* YOUR INSTRUCTIONS: Copy exactly the stretch of data below from the line with "7 août 2026" through the line with "joyeuses, collectives et", including both of those lines.

(GIVEN DATA Opens)

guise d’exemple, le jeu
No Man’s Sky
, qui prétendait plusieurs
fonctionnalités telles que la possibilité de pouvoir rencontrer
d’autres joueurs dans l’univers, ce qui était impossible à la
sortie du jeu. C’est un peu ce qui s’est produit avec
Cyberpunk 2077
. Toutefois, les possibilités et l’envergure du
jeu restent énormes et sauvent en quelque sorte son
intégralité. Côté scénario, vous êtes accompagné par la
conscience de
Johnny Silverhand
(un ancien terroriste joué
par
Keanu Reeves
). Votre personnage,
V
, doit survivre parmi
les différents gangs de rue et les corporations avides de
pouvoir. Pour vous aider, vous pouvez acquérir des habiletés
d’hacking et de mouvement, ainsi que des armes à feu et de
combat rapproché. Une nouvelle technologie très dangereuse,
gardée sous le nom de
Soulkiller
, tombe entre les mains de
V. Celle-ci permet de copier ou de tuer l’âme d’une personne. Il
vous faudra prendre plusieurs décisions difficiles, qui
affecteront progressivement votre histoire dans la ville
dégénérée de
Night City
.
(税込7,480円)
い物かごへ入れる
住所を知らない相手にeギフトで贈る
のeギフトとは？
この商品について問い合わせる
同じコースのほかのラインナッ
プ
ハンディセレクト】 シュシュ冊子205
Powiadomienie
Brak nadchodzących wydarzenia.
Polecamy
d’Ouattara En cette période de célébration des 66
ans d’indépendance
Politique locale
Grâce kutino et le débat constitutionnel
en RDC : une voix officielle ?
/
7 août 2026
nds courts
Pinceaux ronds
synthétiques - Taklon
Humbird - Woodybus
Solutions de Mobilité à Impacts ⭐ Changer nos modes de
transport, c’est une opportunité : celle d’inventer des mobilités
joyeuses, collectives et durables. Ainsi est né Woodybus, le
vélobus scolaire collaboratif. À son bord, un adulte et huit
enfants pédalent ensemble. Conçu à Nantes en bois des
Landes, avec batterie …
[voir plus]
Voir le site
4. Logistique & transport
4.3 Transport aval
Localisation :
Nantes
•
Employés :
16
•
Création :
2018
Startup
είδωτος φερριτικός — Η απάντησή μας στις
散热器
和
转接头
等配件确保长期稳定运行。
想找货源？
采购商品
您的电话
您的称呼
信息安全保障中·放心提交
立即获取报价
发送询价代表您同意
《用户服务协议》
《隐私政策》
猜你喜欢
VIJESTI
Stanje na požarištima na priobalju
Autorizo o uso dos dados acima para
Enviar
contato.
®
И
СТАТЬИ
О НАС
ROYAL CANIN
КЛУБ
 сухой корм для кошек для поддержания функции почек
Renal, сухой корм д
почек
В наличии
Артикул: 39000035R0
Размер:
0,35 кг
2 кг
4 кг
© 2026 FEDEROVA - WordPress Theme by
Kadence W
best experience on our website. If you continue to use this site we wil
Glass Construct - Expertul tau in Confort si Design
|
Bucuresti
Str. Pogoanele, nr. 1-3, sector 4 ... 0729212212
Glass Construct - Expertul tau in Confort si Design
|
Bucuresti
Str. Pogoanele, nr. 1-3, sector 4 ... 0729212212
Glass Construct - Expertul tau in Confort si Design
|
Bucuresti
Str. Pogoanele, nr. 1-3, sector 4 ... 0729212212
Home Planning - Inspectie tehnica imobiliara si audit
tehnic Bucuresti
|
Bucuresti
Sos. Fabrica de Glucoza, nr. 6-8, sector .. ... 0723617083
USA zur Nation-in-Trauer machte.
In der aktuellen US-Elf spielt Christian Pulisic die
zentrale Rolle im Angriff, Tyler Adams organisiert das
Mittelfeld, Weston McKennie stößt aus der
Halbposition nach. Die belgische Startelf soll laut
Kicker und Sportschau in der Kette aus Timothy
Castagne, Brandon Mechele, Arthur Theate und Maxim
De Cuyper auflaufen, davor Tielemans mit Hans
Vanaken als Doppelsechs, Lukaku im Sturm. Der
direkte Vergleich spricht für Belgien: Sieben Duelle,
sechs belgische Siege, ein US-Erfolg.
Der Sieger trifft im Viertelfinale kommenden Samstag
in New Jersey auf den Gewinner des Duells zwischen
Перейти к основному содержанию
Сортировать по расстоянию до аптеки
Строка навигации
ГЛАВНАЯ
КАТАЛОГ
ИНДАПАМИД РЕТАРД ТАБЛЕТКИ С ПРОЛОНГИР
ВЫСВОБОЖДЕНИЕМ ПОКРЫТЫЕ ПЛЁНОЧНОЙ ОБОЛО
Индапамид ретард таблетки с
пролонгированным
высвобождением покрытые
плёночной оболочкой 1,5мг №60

(GIVEN DATA Closes)

* FINISHED EXERCISE:
7 août 2026
nds courts
Pinceaux ronds
synthétiques - Taklon
Humbird - Woodybus
Solutions de Mobilité à Impacts ⭐ Changer nos modes de
transport, c’est une opportunité : celle d’inventer des mobilités
joyeuses, collectives et durables. Ainsi est né Woodybus, le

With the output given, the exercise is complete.